February 1 marks two important dates for Black people in America—while most associate it with the start of Black History Month, this day is also known as National Freedom Day. Today is also the result of a decades-long push by a Black man who was committed to celebrating our freedom from the institution of slavery.
National Freedom Day commemorates the date President Abraham Lincoln signed a joint resolution that would go on to become the 13th Amendment of the U.S. Constitution, which reads: “Neither slavery nor involuntary servitude, except as a punishment for crime whereof the party shall have been duly convicted, shall exist within the United States, or any place subject to their jurisdiction.”
In comparison, its predecessor, the Emancipation Proclamation, “declared ‘that all persons held as slaves’ within the rebellious states ‘are, and henceforward shall be free.’” This pronouncement was limited in scope because it exempted the North, border states, and the secessionist states already under control of the North.
As an executive order, the Emancipation Proclamation was subject to judicial review and could have potentially been overturned. In addition, the promise of freedom was dependent upon the Union winning the war over the Confederacy.
It was only because of the 13th Amendment that freeing the slaves became a nationwide policy. But it did not have an easy path—it didn’t pass the Senate until April 8, 1864 and the House in the following year on January 31. Then, the next day on February 1, 1865 President Lincoln signed “the joint resolution of both bodies that submitted the amendment to the states for approval.”
The amendment was officially ratified on December 6, 1865, becoming “the first of the three Reconstruction Amendments, adopted between 1865 and 1870 following the American Civil War.”
But this day became an official holiday, largely in part due to the efforts of a former slave, Major Richard Robert Wright Sr. “He believed that there should be a holiday for celebrating freedom for all Americans.”
Born in 1855, Wright is widely celebrated for his work as a banker, civil rights activist, educator, military leader, and politician.
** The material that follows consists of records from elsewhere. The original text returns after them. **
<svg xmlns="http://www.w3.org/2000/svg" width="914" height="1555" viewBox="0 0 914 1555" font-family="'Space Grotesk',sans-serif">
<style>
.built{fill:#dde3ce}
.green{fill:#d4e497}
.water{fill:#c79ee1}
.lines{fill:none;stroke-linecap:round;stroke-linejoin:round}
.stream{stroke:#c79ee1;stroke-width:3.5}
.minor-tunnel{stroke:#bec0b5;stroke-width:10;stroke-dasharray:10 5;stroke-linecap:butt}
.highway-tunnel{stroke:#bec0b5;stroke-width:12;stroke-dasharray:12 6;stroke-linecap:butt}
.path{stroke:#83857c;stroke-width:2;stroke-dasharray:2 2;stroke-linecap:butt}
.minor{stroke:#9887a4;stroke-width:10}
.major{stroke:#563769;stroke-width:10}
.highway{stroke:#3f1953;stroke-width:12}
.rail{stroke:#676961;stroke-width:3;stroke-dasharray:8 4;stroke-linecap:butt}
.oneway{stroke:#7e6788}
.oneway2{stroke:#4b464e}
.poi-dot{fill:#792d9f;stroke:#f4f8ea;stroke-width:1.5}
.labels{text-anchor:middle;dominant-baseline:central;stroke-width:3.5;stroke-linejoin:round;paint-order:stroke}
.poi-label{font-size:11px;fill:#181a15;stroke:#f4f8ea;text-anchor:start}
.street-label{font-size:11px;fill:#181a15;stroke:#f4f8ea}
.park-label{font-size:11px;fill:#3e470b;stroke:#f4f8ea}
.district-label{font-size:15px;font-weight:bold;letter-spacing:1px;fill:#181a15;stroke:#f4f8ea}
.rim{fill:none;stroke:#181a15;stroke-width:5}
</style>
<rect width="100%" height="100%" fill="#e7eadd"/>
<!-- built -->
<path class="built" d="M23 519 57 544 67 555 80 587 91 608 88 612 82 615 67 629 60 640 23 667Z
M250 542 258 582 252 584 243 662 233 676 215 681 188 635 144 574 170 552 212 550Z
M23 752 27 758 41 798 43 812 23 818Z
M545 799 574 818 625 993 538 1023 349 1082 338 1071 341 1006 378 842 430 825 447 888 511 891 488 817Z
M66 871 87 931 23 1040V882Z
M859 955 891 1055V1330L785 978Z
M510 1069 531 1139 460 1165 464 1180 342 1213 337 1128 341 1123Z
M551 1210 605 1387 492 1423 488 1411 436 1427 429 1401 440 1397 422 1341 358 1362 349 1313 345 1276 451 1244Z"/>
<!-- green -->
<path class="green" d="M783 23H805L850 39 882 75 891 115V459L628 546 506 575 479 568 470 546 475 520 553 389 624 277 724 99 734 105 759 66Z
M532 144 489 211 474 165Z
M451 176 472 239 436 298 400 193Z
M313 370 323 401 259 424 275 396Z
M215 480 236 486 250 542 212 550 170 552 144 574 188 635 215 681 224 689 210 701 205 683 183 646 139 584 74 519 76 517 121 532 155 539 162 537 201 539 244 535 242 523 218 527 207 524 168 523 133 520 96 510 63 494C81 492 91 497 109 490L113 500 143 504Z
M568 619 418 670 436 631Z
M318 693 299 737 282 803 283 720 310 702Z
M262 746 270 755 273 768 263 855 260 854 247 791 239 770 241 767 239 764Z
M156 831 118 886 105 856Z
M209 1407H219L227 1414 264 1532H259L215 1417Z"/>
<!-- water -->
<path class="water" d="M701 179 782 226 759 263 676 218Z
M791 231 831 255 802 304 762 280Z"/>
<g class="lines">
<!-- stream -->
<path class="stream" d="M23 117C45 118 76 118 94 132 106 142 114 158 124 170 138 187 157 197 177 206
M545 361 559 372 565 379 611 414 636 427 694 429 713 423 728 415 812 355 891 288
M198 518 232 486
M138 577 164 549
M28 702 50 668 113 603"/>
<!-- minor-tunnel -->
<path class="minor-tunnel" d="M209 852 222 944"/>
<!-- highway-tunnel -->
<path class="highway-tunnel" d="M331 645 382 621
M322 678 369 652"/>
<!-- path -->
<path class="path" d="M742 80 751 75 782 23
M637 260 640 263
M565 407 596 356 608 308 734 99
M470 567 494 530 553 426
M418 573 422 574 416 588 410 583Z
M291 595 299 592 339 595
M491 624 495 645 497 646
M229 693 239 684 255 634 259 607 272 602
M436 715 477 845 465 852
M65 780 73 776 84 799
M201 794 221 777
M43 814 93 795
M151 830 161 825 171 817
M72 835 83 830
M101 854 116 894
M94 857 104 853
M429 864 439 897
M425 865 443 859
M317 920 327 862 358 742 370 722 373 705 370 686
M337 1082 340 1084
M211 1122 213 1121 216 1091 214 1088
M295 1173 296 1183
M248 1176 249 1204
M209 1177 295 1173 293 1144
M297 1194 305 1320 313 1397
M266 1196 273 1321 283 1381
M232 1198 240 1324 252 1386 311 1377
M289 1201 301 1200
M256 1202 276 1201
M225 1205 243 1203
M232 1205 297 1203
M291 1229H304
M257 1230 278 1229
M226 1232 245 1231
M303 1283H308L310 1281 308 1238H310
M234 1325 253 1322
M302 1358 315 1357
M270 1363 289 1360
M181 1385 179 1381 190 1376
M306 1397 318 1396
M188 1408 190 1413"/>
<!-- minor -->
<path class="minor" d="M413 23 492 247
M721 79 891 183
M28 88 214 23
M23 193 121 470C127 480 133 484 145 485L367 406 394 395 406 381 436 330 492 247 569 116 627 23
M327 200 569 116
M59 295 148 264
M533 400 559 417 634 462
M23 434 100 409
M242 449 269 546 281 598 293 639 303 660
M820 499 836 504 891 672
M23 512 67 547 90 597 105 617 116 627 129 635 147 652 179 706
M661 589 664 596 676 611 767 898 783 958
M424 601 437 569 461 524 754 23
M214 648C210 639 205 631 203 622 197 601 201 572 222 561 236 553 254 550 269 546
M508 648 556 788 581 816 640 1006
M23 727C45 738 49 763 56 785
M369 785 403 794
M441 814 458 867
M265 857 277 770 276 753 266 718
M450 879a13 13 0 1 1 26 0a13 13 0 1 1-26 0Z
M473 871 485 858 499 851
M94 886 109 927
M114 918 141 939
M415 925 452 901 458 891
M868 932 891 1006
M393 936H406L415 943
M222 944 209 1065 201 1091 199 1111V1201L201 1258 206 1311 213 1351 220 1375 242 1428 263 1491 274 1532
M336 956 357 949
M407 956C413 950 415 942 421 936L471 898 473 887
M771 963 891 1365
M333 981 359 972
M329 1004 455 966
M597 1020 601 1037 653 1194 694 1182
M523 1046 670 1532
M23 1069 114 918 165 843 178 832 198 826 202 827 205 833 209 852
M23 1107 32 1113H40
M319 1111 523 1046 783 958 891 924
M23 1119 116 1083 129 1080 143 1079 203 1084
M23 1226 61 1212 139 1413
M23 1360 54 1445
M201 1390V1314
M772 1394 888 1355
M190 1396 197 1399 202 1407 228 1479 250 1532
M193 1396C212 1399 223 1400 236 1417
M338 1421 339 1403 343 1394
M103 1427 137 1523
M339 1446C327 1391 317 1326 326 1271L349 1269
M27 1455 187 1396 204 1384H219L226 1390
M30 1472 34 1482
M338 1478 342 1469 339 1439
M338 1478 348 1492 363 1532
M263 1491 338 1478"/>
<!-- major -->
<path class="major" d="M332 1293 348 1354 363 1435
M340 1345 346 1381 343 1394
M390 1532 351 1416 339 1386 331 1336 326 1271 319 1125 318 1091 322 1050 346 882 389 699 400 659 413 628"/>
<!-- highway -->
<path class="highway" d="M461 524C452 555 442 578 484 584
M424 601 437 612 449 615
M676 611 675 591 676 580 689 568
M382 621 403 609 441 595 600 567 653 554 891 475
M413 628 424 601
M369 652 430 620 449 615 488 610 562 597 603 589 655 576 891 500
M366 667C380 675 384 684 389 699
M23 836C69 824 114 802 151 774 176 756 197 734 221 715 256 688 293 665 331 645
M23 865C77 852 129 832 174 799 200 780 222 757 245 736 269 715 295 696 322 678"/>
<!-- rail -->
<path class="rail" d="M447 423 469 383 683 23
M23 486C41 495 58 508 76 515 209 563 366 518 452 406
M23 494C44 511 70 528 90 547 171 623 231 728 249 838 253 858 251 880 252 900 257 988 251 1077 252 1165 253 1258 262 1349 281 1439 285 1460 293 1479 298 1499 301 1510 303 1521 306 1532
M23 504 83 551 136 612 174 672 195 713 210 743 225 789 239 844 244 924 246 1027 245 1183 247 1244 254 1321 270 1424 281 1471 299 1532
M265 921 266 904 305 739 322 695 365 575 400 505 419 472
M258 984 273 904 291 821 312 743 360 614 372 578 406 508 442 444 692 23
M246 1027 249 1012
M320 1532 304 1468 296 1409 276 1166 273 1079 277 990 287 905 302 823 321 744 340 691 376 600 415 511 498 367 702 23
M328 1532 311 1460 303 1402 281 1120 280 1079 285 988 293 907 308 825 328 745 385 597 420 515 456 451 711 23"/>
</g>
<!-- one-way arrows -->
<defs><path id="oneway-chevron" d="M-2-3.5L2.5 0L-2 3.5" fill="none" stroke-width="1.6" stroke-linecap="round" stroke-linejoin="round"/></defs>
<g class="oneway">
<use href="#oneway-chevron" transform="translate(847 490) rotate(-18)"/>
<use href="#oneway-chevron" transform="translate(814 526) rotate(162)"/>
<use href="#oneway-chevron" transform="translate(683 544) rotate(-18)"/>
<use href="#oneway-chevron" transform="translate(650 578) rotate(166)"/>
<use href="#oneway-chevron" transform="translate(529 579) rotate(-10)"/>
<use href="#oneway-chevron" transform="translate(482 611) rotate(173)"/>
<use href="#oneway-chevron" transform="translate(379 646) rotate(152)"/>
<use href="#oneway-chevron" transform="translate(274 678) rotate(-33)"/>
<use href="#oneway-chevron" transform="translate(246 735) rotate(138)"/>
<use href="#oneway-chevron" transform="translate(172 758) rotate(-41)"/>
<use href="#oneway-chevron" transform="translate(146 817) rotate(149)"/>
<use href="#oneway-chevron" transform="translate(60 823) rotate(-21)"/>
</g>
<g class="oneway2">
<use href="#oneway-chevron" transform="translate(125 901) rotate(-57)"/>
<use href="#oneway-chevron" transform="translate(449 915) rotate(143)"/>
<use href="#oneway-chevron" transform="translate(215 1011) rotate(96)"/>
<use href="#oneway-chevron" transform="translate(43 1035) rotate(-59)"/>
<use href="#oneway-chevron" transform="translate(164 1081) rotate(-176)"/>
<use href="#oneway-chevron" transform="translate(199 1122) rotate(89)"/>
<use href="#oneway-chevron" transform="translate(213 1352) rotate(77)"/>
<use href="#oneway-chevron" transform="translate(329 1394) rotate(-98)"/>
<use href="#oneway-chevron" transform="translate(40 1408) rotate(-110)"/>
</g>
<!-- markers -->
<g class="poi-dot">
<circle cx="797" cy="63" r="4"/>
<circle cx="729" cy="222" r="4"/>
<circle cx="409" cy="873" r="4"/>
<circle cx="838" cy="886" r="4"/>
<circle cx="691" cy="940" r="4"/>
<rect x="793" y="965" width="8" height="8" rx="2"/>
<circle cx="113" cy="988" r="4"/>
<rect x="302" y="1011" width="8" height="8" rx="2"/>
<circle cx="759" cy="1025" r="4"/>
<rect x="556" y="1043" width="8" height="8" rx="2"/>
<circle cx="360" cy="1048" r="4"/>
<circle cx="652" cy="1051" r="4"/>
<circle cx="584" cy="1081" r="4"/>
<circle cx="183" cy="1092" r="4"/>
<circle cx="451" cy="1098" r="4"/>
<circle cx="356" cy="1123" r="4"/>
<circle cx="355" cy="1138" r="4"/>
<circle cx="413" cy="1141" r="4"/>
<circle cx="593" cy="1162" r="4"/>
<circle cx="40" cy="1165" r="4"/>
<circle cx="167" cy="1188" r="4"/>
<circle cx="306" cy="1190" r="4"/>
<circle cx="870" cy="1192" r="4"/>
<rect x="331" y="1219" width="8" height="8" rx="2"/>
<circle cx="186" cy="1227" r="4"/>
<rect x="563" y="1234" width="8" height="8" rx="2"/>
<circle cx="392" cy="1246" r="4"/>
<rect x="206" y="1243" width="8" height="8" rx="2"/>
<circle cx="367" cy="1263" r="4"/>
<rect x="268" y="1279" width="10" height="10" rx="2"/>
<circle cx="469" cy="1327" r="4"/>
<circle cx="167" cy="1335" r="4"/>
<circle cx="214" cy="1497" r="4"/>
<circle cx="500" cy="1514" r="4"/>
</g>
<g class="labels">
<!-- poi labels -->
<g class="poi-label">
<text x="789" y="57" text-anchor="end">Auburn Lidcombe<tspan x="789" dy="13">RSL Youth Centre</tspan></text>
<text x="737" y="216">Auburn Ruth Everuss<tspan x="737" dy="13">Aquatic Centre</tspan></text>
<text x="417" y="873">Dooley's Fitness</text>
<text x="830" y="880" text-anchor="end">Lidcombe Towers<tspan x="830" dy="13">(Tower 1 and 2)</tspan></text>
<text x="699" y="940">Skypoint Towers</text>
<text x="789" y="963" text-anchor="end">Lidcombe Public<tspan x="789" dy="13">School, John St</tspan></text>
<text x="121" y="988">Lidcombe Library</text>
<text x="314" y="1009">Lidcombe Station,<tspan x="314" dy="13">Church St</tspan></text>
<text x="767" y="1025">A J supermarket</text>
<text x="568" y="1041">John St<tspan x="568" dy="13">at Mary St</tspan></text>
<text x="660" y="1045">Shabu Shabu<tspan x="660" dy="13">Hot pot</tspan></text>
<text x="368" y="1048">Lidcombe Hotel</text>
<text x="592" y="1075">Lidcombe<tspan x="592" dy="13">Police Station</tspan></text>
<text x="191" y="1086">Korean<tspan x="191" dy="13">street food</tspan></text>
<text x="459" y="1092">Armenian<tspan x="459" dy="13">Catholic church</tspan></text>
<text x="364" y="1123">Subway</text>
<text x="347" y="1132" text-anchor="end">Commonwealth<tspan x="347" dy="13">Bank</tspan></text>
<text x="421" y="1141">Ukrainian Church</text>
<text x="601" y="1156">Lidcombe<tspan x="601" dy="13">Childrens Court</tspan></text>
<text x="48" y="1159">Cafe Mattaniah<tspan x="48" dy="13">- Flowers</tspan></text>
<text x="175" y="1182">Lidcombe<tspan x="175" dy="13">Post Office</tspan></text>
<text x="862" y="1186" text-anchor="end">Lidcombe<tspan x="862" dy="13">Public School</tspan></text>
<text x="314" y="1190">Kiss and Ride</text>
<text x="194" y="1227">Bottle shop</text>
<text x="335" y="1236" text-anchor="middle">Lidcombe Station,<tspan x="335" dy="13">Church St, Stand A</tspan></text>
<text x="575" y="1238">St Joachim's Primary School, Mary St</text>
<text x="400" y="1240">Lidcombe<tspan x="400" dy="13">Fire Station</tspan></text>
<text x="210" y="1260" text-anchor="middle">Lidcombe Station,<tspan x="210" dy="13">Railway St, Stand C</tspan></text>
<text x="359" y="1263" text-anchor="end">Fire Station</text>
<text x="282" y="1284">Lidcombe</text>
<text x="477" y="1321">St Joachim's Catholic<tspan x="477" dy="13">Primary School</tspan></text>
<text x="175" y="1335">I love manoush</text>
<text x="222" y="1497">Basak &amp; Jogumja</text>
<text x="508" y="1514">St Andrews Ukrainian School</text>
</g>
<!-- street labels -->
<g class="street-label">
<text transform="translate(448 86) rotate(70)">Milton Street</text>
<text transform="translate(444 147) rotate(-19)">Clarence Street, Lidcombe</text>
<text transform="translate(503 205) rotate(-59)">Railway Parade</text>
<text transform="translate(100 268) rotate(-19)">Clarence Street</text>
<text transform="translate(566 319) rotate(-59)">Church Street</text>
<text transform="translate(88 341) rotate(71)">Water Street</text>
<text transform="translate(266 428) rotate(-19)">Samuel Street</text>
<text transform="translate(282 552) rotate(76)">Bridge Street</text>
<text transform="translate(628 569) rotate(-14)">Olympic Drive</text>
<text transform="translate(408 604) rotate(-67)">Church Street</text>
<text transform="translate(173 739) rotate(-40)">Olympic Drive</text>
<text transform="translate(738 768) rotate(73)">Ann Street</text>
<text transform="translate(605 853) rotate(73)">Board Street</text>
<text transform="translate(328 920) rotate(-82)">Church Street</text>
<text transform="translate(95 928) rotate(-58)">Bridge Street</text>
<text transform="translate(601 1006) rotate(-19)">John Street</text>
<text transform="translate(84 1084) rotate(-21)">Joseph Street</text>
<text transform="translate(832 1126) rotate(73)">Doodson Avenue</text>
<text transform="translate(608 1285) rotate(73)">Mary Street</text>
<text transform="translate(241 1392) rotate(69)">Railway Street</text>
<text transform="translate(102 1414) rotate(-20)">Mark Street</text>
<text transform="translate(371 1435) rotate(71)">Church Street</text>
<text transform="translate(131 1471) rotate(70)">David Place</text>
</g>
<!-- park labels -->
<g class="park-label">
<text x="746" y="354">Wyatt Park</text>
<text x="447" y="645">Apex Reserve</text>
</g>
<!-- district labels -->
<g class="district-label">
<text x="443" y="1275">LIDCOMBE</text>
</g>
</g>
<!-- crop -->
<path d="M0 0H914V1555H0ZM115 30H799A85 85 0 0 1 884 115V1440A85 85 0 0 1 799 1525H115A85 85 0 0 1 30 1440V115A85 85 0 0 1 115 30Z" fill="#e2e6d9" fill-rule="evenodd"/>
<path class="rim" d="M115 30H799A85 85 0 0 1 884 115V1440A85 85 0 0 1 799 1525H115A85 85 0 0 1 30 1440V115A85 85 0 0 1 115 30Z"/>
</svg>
A few of his accomplishments include being the highest ranking Black officer during the Spanish-American War, the first president of the HBCU now called Savannah State University, and the person who “chartered the only Black-owned bank in the North, Philadelphia’s Citizen and Southern Bank and Trust Company.”
To accomplish his dream of establishing a national holiday, Wright created the National Freedom Day Association, and on February 1, 1941, “Wright invited national and local leaders to meet in Philadelphia to come up with a plan to the first of February a day to memorialize the signing of the 13th Amendment as the day to celebrate.”
Sadly, Wright would pass away in 1947, one year before President Harry Truman signed the bill designating February 1 as National Freedom Day into law on June 30, 1948.